Ben: My final game was against Germans on an open airfield map themed around Hydra from Marvel Comics. A very open and dangerous field to try and cross, but this particular mission was about eliminating opposing units. My sniper was able to eliminate my opponents artillery after a few turns, but heavy firepower from German units equipped with LMGs and assault rifles threatened my right flank fairly early, while a Puma was able to eliminate my Buffalo. My Sherman was able to advance on the left flank since his primary AT was the Puma on the right side, and while I was able to severely damage several units I was having trouble getting the killing blows to knock them off the table. The right flank was a mess, with squads from both sides dying, but the left side was mostly stagnant despite the presence of the Sherman, which spent the game trying to eliminate infantry and a German light tank that was able to Recce into cover. Unfortunately we were ended due to the time limit expiring early in our final turn, preventing me from getting a final chance at eliminating the multiple German units that were down to 1-2 models each. In the end, my opponent eliminated 4 of my units and I eliminated 3 of his, resulting in a draw (a victory requires killing 2 more units than your opponent).

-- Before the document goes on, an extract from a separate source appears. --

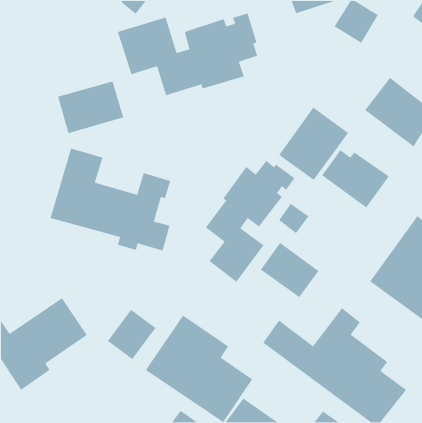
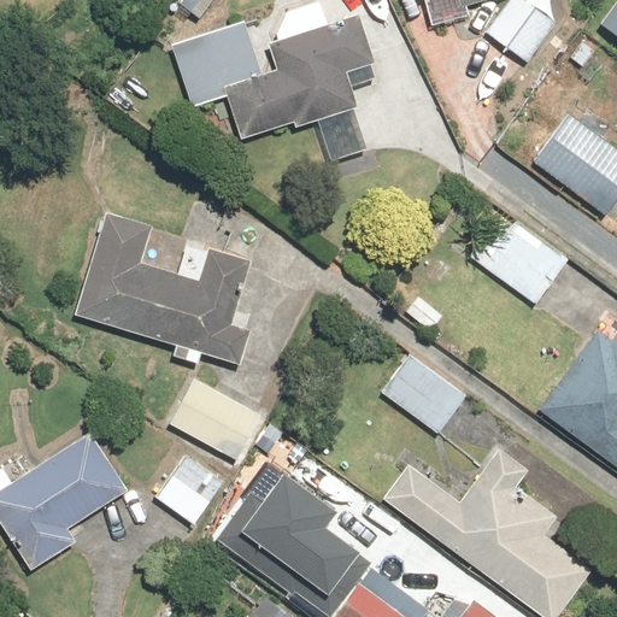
building: [57,81,124,134] -> none
building: [278,106,349,181] -> none
building: [205,160,295,283] -> none
building: none -> [169,380,259,462]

Results and final thoughts

Andrew: Operation Sting was fantastic. The months of preparation in terms of both hobby and practices games paid off as I finished 3-1-1 and was voted Best Painted for the Allies! I was both surprised and thrilled to take home one the painting awards as I was gunning for it but I knew the bar would be set high. After two days of intense gaming I walked out of there with a smile on my face and am already looking forward to next year. Brent put on an incredibly well run event and I hope to be a part of the future of Operation Sting.

Ben: Overall, a very fun tournament with great opponents, one that I’ll be happy to go to again next year. I ended up 2-1-2, and the tournament organizers were able to secure enough prizes that everyone was able to get something. I came home with a ruined European-style townhouse made (and prepainted) by Miniature Building Authority, who make great terrain for Bolt Action. I look forward to playing again at Operation Sting next year, although I’m not yet sure what army I’ll be fielding. Possibly US Airborne since I recently received all the new plastics from Warlord Games, but as it’s a year away I have some time to make a decision.

Full results from Operation Sting 2016 are available on the event website.